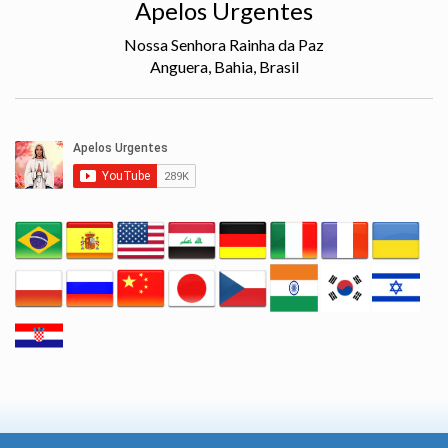
Apelos Urgentes
Nossa Senhora Rainha da Paz
Anguera, Bahia, Brasil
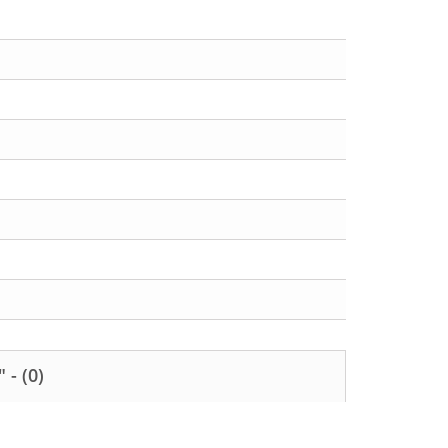
" -
(0)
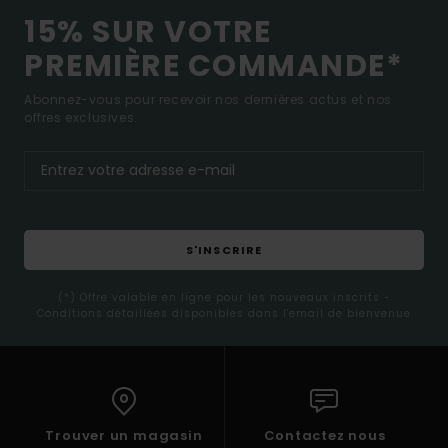
15% SUR VOTRE
PREMIÈRE COMMANDE*
Abonnez-vous pour recevoir nos dernières actus et nos
offres exclusives.
S'INSCRIRE
(*) Offre valable en ligne pour les nouveaux inscrits -
Conditions détaillées disponibles dans l'email de bienvenue
Trouver un magasin
Contactez nous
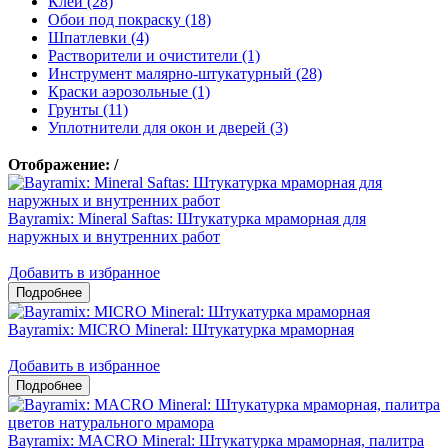
Клеи (28)
Обои под покраску (18)
Шпатлевки (4)
Растворители и очистители (1)
Инструмент малярно-штукатурный (28)
Краски аэрозольные (1)
Грунты (11)
Уплотнители для окон и дверей (3)
Отображение:
/
Bayramix: Mineral Saftas: Штукатурка мраморная для
наружных и внутренних работ
Добавить в избранное
Bayramix: MICRO Mineral: Штукатурка мраморная
Добавить в избранное
Bayramix: MACRO Mineral: Штукатурка мраморная, палитра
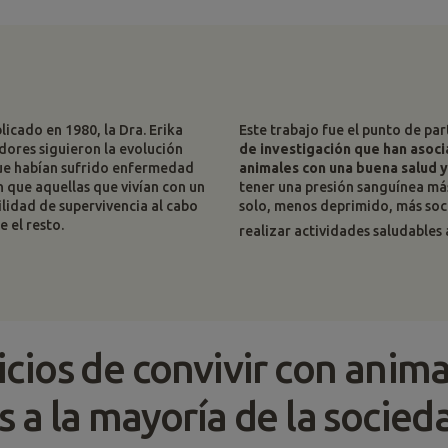
licado en 1980, la Dra. Erika
Este trabajo fue el punto de pa
dores siguieron la evolución
de investigación que han asocia
que habían sufrido enfermedad
animales con una buena salud y
 que aquellas que vivían con un
tener una presión sanguínea más
lidad de supervivencia al cabo
solo, menos deprimido, más soc
 el resto.
realizar actividades saludables a
cios de convivir con anima
 a la mayoría de la socied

-------

» Try it
Scan the data above for the word "Штукатурка", then copy every line that holds it.

» Solved exercise
Bayramix: Mineral Saftas: Штукатурка мраморная для
Bayramix: MICRO Mineral: Штукатурка мраморная
Bayramix: MACRO Mineral: Штукатурка мраморная, палитра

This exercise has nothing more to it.